▼
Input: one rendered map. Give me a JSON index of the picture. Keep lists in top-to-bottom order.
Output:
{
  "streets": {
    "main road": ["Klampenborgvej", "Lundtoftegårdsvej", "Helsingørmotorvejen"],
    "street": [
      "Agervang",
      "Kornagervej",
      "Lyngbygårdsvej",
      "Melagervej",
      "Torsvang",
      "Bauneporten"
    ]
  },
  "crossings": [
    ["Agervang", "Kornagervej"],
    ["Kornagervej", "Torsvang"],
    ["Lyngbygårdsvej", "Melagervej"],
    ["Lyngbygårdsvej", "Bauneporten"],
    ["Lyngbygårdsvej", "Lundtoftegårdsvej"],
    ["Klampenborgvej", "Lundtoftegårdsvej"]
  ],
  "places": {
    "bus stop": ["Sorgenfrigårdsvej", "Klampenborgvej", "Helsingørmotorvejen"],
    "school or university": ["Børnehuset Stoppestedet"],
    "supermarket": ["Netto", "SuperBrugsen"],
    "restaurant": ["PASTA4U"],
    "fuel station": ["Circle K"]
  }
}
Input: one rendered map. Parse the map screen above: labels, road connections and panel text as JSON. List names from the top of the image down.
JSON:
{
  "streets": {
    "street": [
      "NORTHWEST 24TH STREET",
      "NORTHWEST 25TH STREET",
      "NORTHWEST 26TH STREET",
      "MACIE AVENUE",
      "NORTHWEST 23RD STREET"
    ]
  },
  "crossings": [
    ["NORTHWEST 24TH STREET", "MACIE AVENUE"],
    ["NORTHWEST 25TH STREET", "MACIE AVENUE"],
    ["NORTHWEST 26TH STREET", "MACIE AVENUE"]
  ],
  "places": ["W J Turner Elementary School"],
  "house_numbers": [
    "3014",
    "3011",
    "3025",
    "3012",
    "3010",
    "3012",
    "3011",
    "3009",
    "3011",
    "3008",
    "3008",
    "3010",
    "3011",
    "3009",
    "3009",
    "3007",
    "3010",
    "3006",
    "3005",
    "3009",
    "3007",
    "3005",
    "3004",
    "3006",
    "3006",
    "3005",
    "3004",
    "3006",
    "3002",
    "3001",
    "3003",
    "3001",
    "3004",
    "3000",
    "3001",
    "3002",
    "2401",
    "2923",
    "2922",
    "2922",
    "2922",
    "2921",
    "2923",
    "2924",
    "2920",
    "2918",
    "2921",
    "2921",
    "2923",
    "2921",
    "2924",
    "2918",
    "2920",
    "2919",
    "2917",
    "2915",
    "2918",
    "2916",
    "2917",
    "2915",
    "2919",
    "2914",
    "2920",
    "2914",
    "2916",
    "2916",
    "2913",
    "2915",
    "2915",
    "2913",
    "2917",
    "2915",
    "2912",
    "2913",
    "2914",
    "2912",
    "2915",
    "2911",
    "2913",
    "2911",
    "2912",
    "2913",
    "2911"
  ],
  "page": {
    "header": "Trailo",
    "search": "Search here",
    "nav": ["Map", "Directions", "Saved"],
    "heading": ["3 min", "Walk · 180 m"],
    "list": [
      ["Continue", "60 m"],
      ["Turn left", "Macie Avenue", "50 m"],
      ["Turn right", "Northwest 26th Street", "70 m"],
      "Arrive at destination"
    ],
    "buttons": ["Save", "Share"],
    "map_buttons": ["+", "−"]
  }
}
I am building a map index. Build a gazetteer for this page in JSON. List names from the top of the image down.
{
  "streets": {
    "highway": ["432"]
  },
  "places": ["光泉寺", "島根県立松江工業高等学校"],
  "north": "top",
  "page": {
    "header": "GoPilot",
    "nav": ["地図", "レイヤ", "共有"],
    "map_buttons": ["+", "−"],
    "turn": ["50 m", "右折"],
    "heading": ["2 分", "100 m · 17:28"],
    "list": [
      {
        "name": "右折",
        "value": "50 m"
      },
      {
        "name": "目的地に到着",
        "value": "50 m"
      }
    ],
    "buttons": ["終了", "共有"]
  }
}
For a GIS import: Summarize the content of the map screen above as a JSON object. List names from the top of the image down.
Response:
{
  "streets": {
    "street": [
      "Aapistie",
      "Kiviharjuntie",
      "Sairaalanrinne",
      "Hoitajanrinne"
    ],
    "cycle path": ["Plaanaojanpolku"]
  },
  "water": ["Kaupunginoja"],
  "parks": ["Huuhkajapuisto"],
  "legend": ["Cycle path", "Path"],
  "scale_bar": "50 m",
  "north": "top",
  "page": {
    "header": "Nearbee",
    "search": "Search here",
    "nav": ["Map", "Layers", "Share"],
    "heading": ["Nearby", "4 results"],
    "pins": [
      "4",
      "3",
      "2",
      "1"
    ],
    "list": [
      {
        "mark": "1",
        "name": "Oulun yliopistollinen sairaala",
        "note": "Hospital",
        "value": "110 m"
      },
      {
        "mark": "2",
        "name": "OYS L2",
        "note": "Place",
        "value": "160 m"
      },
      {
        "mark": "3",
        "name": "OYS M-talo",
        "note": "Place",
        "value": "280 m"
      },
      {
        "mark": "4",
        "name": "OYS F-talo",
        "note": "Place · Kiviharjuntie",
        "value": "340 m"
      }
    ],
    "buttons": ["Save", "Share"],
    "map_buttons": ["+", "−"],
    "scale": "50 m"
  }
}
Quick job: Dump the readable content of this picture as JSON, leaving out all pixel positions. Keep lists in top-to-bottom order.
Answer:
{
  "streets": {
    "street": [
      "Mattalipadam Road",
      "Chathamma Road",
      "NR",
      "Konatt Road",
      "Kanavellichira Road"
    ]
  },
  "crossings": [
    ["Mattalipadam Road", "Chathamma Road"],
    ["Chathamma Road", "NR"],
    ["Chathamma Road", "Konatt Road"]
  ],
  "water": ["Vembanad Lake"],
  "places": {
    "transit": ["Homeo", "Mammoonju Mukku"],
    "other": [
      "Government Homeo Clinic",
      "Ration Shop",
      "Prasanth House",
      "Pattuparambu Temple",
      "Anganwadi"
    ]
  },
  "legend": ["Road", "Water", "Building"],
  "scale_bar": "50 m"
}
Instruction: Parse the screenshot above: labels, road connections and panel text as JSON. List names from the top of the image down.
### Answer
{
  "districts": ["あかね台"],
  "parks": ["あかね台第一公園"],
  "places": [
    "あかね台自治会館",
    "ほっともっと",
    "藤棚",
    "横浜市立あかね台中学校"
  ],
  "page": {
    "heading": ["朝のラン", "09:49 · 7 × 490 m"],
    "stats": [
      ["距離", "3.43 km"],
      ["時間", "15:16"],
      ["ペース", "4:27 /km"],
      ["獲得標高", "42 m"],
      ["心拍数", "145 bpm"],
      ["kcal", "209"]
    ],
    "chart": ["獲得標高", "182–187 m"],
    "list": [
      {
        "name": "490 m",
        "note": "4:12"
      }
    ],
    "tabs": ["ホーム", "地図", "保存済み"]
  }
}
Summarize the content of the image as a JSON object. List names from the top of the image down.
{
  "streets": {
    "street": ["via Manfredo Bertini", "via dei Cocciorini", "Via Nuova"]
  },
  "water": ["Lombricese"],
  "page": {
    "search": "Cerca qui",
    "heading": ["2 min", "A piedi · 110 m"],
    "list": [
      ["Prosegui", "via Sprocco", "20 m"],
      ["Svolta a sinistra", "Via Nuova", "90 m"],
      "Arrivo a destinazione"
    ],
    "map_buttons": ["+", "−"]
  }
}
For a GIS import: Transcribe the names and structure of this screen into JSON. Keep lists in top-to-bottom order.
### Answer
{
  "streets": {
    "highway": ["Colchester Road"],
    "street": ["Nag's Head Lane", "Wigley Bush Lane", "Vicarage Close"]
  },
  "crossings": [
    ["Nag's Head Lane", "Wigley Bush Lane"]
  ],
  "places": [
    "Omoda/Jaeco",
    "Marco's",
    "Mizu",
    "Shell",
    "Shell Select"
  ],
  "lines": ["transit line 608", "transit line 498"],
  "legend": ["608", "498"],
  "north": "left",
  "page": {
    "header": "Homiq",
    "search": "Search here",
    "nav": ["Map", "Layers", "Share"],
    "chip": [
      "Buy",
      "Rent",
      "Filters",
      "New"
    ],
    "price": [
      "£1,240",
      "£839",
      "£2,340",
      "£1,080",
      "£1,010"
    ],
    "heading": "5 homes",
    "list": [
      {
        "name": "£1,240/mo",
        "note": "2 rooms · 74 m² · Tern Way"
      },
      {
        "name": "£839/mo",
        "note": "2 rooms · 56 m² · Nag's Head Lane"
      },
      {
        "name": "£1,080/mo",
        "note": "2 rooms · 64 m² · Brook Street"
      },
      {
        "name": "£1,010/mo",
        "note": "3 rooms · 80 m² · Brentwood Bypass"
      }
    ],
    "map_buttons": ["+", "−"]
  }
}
▲
**What you need to do:**
In the material above, report how many lines hold the word "index", and add nothing to the figure.

**Answer to this task:**
2